To help troubleshoot the original segfault issue I enabled the Address Sanitizer (ASAN) and recompiled my application. When I ran a simple test I got this (I have removed a couple of my code paths from the trace):
=================================================================
==32585==ERROR: AddressSanitizer: heap-buffer-overflow on address 0x6030000a1fa0 at pc 0x7fa7bef65b25 bp 0x7fa787804fc0 sp 0x7fa787804fb0
READ of size 4 at 0x6030000a1fa0 thread T7
#0 0x7fa7bef65b24 in caffe::Caffe::mode() /opt/bl/include/caffe/common.hpp:142
#1 0x7fa7bef65b24 in int (omitted)/CaffeYOLOv2Model.h:182
#2 0x7fa7beea02c4 in (omitted)/CaffeModelController.cc:276
#3 0x7fa7be5c94ed (/usr/lib/x86_64-linux-gnu/libstdc++.so.6+0xd04ed)
#4 0x7fa7beb616b9 in start_thread (/lib/x86_64-linux-gnu/libpthread.so.0+0x76b9)
#5 0x7fa7be01e41c in clone (/lib/x86_64-linux-gnu/libc.so.6+0x10741c)
0x6030000a1fa0 is located 0 bytes to the right of 32-byte region [0x6030000a1f80,0x6030000a1fa0)
allocated by thread T7 here:
#0 0x7fa7bf2cc592 in operator new(unsigned long) (/usr/lib/x86_64-linux-gnu/libasan.so.2+0x99592)
#1 0x7fa7bd53ebb3 in caffe::Caffe::Get() (/opt/bl/lib/libcaffe.so.1.0.0+0x1b1bb3)
Thread T7 created by T0 here:
#0 0x7fa7bf2691e3 in pthread_create (/usr/lib/x86_64-linux-gnu/libasan.so.2+0x361e3)
#1 0x7fa7be5c95f3 in std::thread::_M_start_thread(std::shared_ptr<std::thread::_Impl_base>, void (*)()) (/usr/lib/x86_64-linux-gnu/libstdc++.so.6+0xd05f3)
SUMMARY: AddressSanitizer: heap-buffer-overflow /opt/bl/include/caffe/common.hpp:142 caffe::Caffe::mode()

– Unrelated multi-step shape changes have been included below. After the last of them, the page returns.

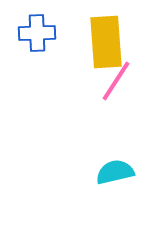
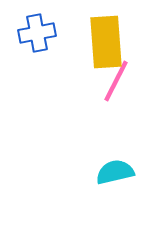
blue cross: rotated 9 degrees counterclockwise
pink line: rotated 6 degrees counterclockwise
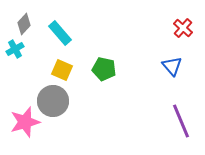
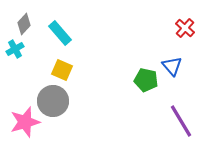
red cross: moved 2 px right
green pentagon: moved 42 px right, 11 px down
purple line: rotated 8 degrees counterclockwise
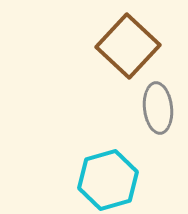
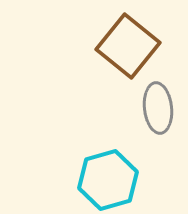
brown square: rotated 4 degrees counterclockwise
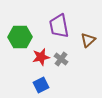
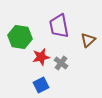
green hexagon: rotated 10 degrees clockwise
gray cross: moved 4 px down
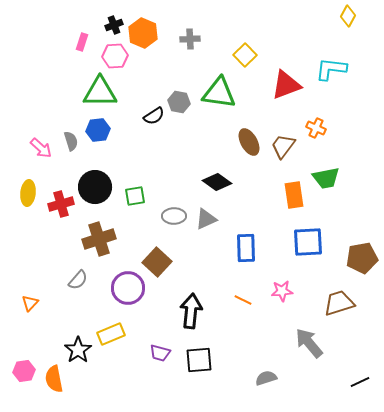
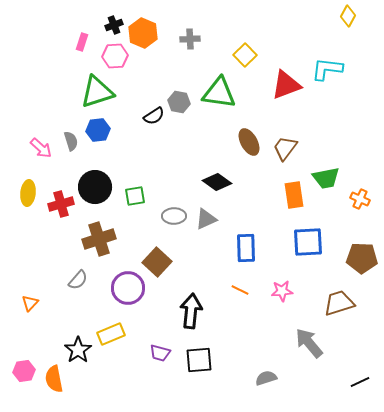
cyan L-shape at (331, 69): moved 4 px left
green triangle at (100, 92): moved 3 px left; rotated 18 degrees counterclockwise
orange cross at (316, 128): moved 44 px right, 71 px down
brown trapezoid at (283, 146): moved 2 px right, 2 px down
brown pentagon at (362, 258): rotated 12 degrees clockwise
orange line at (243, 300): moved 3 px left, 10 px up
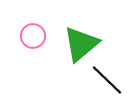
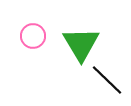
green triangle: rotated 21 degrees counterclockwise
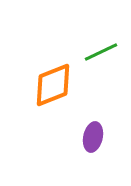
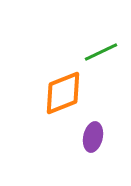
orange diamond: moved 10 px right, 8 px down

Shadow bytes around the buggy address:
0x0c068000c3a0: fa fa fa fa fa fa fa fa fa fa fa fa fa fa fa fa
0x0c068000c3b0: fa fa fa fa fa fa fa fa fa fa fa fa fa fa fa fa
0x0c068000c3c0: fa fa fa fa fa fa fa fa fa fa fa fa fa fa fa fa
0x0c068000c3d0: fa fa fa fa fa fa fa fa fa fa fa fa fa fa fa fa
0x0c068000c3e0: fa fa fa fa fa fa fa fa fa fa 00 00 00 fa fa fa
=>0x0c068000c3f0: 00 00 00 00[fa]fa fd fd fd fd fa fa fd fd fd fd
0x0c068000c400: fa fa fa fa fa fa fa fa fa fa fa fa fa fa fa fa
0x0c068000c410: fa fa fa fa fa fa fa fa fa fa fa fa fa fa fa fa
0x0c068000c420: fa fa fa fa fa fa fa fa fa fa fa fa fa fa fa fa
0x0c068000c430: fa fa fa fa fa fa fa fa fa fa fa fa fa fa fa fa
0x0c068000c440: fa fa fa fa fa fa fa fa fa fa fa fa fa fa fa fa
Shadow byte legend (one shadow byte represents 8 application bytes):
Addressable: 00
Partially addressable: 01 02 03 04 05 06 07
Heap left redzone: fa
Heap right redzone: fb
Freed heap region: fd
Stack left redzone: f1
Stack mid redzone: f2
Stack right redzone: f3
Stack partial redzone: f4
Stack after return: f5
Stack use after scope: f8
Global redzone: f9
Global init order: f6
Poisoned by user: f7
I then annotated the Get() function which is referenced by common.h line 142 as so:
It appears based on this annotation that this heap overflow issue is somehow only happening on the second thread's Caffe object. In my code I can move the second thread's call to caffe::Caffe::mode() and the issue will follow it but always fails with the same behavior.
Does anyone have any idea what's going on? I cannot replicate this issue on the other machine with the CUDA-compiled version of Caffe but I can replicate it if I use the CPU_ONLY version. I suppose this could be an ASAN bug, but I can't find any mention of something similar.
Any assistance would be appreciated.